This article about Chicago is a perfect example of how to weave together lots of important threads in a coherent, succinct, smart way: citylab.com/equity/2018/03…
2/The article's message - Chicago is failing its working class black population - is the same as this post I wrote: bloomberg.com/view/articles/…

But the CityLab post goes into much more depth and has more interesting data.
3/The article combines data, economic research, anecdote, and a variety of sources to paint a coherent picture of Chicago as a city of contradictions, inequality, and segregation.
5/The article draws a historical chain of causation from the Great Migration to residential segregation to post-industrial decay.
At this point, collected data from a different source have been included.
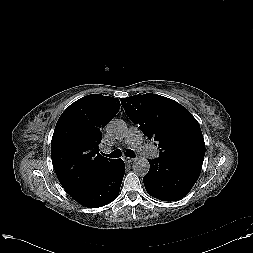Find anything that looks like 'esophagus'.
<instances>
[{
  "label": "esophagus",
  "instance_id": "1",
  "mask_svg": "<svg viewBox=\"0 0 253 253\" xmlns=\"http://www.w3.org/2000/svg\"><path fill=\"white\" fill-rule=\"evenodd\" d=\"M124 160H125L126 163L130 164V163L134 162L136 159L135 158H126Z\"/></svg>",
  "mask_w": 253,
  "mask_h": 253
}]
</instances>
Poor city planning, industrial change, and racist attitudes combine to keep opportunity out of vast swathes of Chicago.
6/It clearly explains why the standard economist solution - "Just move to somewhere with more opportunity" - creates negative externalities, as middle-class people abandon poor neighborhoods to their fate.
7/Chicago boosters tend to act like the plight of black Chicagoans is just the same thing that's happening to black people all across the country.

This article pretty much crushes that canard.
8/The article explains how historical patterns of segregation reinforce racist attitudes within a city, which then reinforce segregation, creating a vicious cycle.
9/It also shows how the alternative to gentrification is destructive, ruinous segregation.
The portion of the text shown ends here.